_WHAT IS BEING ASKED_
Pictures are to be omitted, and every entry below is to be restated exactly.

_Data items_
+ + + + + + +

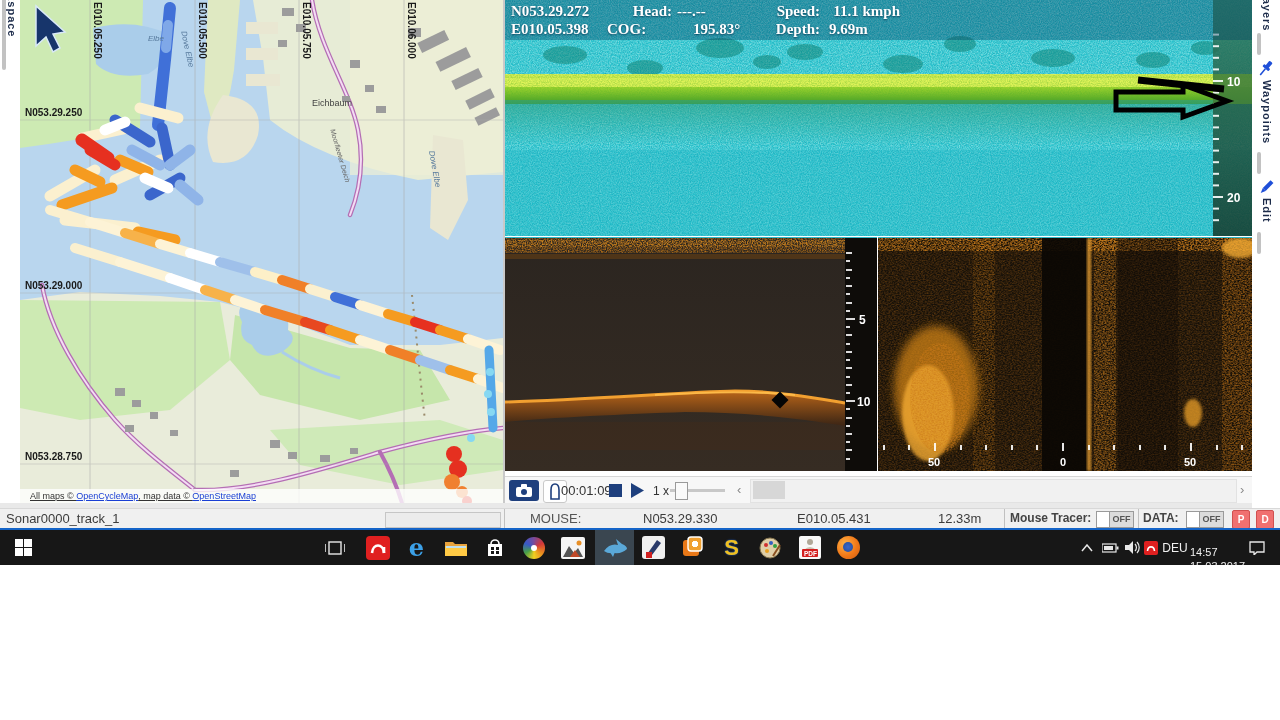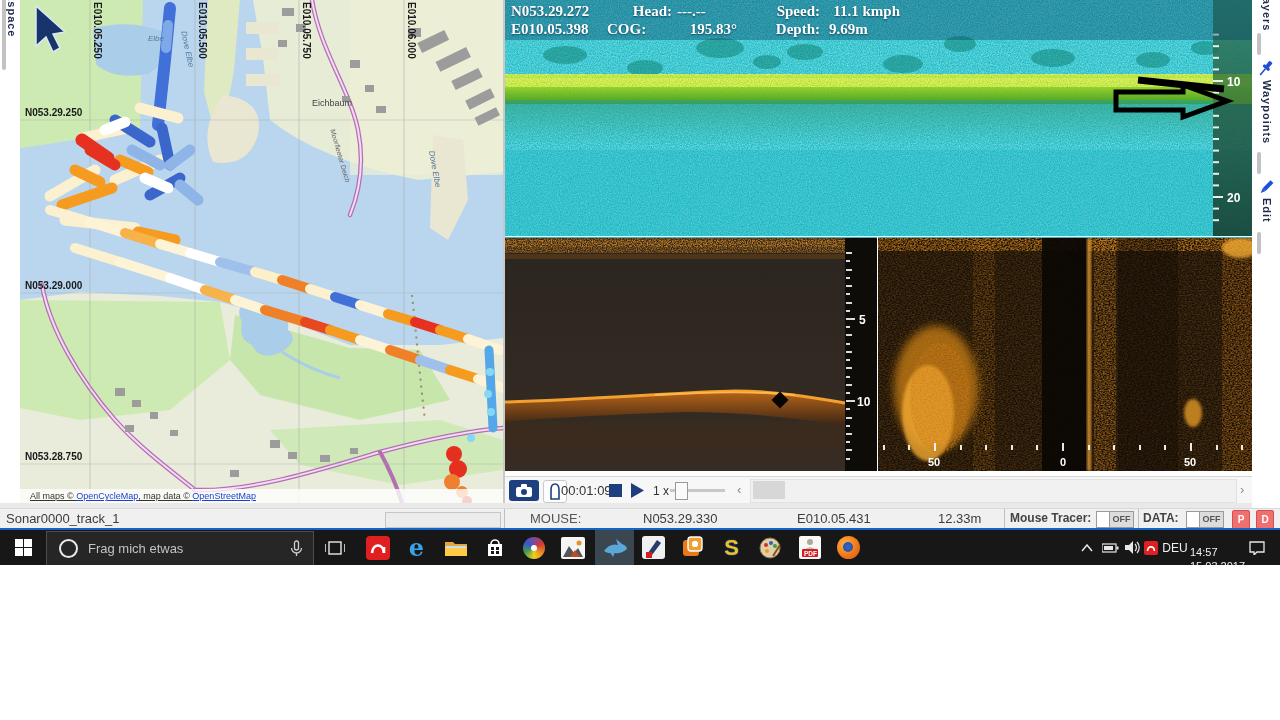--- a/index.html
+++ b/index.html
@@ -333,7 +333,7 @@
     <div class="ovl-row" style="top:21px;">
       <span class="ovl-cell" style="left:6px;">E010.05.398</span>
       <span class="ovl-cell" style="left:102px;width:65px;">COG:</span>
-      <span class="ovl-cell" style="left:172px;width:60px;text-align:right;">195.83°</span>
+      <span class="ovl-cell" style="left:188px;width:60px;">195.83°</span>
       <span class="ovl-cell" style="left:258px;width:57px;text-align:right;">Depth:</span>
       <span class="ovl-cell" style="left:324px;width:75px;text-align:left;">9.69m</span>
     </div>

+ + + + + + +

_ANSWER BELOW_
--- a/index.html
+++ b/index.html
@@ -333,7 +333,7 @@
     <div class="ovl-row" style="top:21px;">
       <span class="ovl-cell" style="left:6px;">E010.05.398</span>
       <span class="ovl-cell" style="left:102px;width:65px;">COG:</span>
-      <span class="ovl-cell" style="left:172px;width:60px;text-align:right;">195.83°</span>
+      <span class="ovl-cell" style="left:188px;width:60px;">195.83°</span>
       <span class="ovl-cell" style="left:258px;width:57px;text-align:right;">Depth:</span>
       <span class="ovl-cell" style="left:324px;width:75px;text-align:left;">9.69m</span>
     </div>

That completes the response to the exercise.